I am not the kind of person who blames the West for every misconduct that is prevalent in our days. Despite this, I believe the western culture played spoilsport with the concepts of liberty and freedom of expression.The result? Not only could a child choose his career independently but also sue his parents and drag them to the court for insisting upon choosing the one they considered was right! Not only could a son raise hue and cry whenever his father slapped him for not studying but also he could abuse him or even assault him in revenge. Parents were portrayed as obstructions in the child’s independent decisions. Any suggestion by the parents began to be termed as ‘interference’ and ‘infringement’ of the child’s right to freedom. Once mature, these teenagers began expelling their parents from what was actually their homes. Then came the old age homes and so did humiliation. It is sad how we can do so much of lip service as to talk about justice when we don’t practice it ourselves.  This was what the poor mother had got in return for all the care that she gave! This is how we pay back a wretched father who had never undergone a health checkup himself, worrying more for his little child, until he became hypertensive. Talk about ingratitude!

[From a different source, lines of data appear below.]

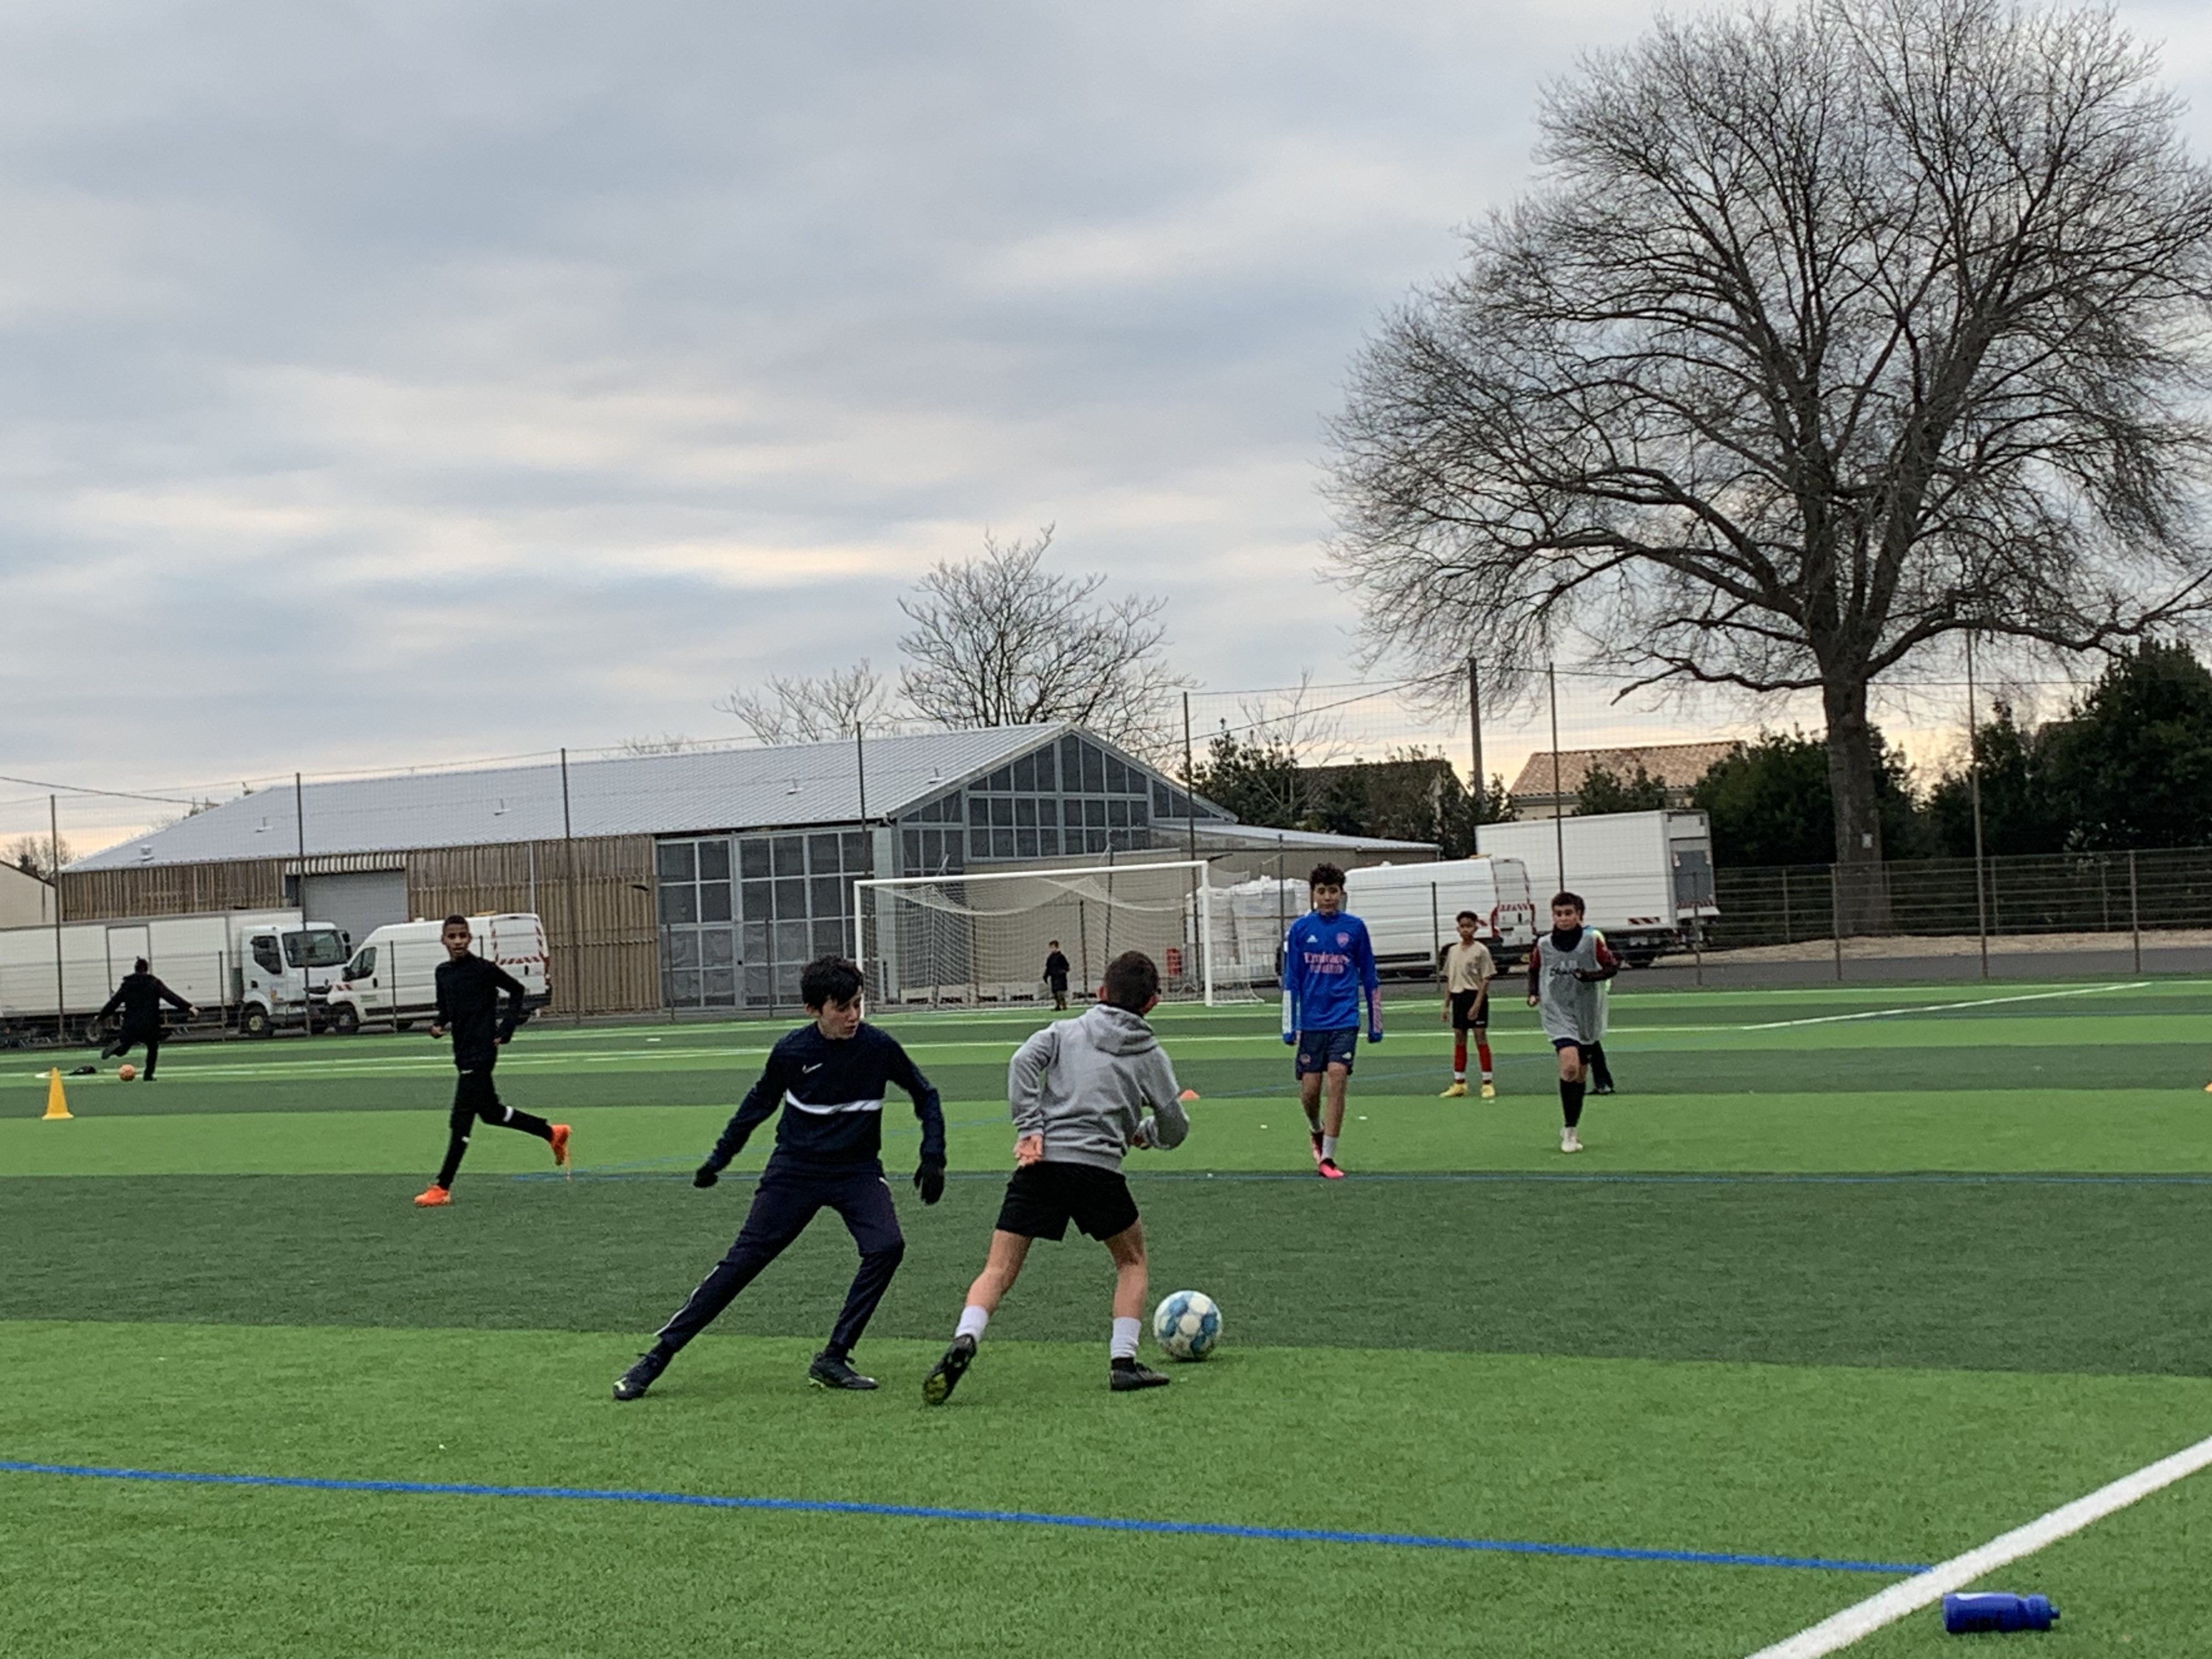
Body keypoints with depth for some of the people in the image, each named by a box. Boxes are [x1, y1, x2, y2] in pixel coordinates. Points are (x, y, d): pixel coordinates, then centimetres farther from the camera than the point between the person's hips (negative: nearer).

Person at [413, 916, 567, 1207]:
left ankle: (442, 1188, -7)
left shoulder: (483, 969, -11)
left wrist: (506, 1027, -8)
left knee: (461, 1119, -9)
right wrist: (438, 1025, -1)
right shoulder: (443, 972, 8)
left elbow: (517, 990, -2)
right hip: (463, 1051, 8)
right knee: (490, 1112, 17)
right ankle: (553, 1133, 34)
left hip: (481, 1051, -8)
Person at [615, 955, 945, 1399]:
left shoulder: (878, 1046, -12)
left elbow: (925, 1095, 5)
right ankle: (658, 1354, 4)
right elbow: (759, 1103, 8)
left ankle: (833, 1360, -14)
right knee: (743, 1260, -5)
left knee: (887, 1246, -24)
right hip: (795, 1169, -1)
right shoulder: (792, 1051, -12)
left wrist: (933, 1155, -4)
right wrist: (720, 1157, 14)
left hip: (857, 1170, 1)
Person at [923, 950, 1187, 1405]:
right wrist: (1142, 1131, 38)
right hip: (1099, 1167, -1)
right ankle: (1123, 1361, 13)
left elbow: (1024, 1061, -2)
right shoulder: (1151, 1055, 16)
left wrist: (1029, 1128, -4)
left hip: (1041, 1163, 1)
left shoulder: (1065, 1031, 18)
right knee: (1131, 1260, 22)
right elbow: (1174, 1130, 16)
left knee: (999, 1269, 1)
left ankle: (964, 1340, -25)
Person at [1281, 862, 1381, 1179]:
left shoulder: (1355, 928, 3)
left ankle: (1327, 1158, -10)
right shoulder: (1300, 929, 2)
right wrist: (1289, 1027, 0)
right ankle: (1316, 1131, 35)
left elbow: (1370, 978, 10)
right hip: (1311, 1021, 1)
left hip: (1345, 1019, -1)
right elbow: (1290, 980, 4)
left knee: (1337, 1078, -14)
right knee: (1309, 1089, 1)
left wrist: (1376, 1024, 10)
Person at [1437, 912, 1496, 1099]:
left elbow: (1485, 980, -10)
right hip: (1458, 997, 6)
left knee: (1481, 1039, -3)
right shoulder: (1453, 950, 9)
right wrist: (1446, 1004, 10)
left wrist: (1477, 1004, -17)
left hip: (1476, 998, -6)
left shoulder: (1481, 951, -7)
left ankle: (1487, 1084, 1)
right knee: (1459, 1041, 9)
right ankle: (1459, 1083, 16)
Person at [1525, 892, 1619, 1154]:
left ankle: (1572, 1130, 26)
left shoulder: (1592, 940, -5)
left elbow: (1613, 966, -2)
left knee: (1579, 1075, 10)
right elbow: (1534, 969, 17)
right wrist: (1534, 993, 2)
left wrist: (1591, 976, -19)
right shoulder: (1543, 945, -1)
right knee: (1569, 1065, -23)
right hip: (1558, 1014, -2)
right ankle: (1570, 1130, -15)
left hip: (1585, 1015, 2)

There are so many alibis we put forward to escape our responsibilities every day. And like a true loser, we do not fail to make ‘time’ (or the lack of it) a scapegoat.  It really doesn’t take time to hug your mother and speak a few words of compassion. Saying to your dad that you are there for him always, is hardly time-consuming. But this generation has a different choice.  We choose to believe that our parents are ‘outdated’. That the times have changed and our choices have to be necessarily ours. In our ignorance, we believe it’s cool to not listen to them and to think they have a narrower perspective of things. It’s hip to say they are ‘old-fashioned’. How I wish more sanity prevailed in this world!

No matter how much good we might do to them, the hardships parents bear can never be compensated in reality. There are things that simply can’t be paralleled or paid for. The pains of a mother right from conception to birth and then to the careful nurturing of a child is inexplicable. The Holy Quran puts it as:

 "We have enjoined on man (to be good) to his parents: in travail upon travail did his mother bear him." 

And so it is obligatory that we stand by our parents in thick and thin. It is important to overlook the minor mistakes they commit. It is required that we assure them of every possible support when the need arises. It is important to call them once in a while just to tell how much we love them. Like the way they cuddled us when we did not necessarily need it. Much like a worried mother who sat by the pillow while her son or daughter was ill and like the father who was ready to accept every challenge if his child had the best food to eat and the best dresses to wear. It’s time we pay them back, possibly with rich dividends!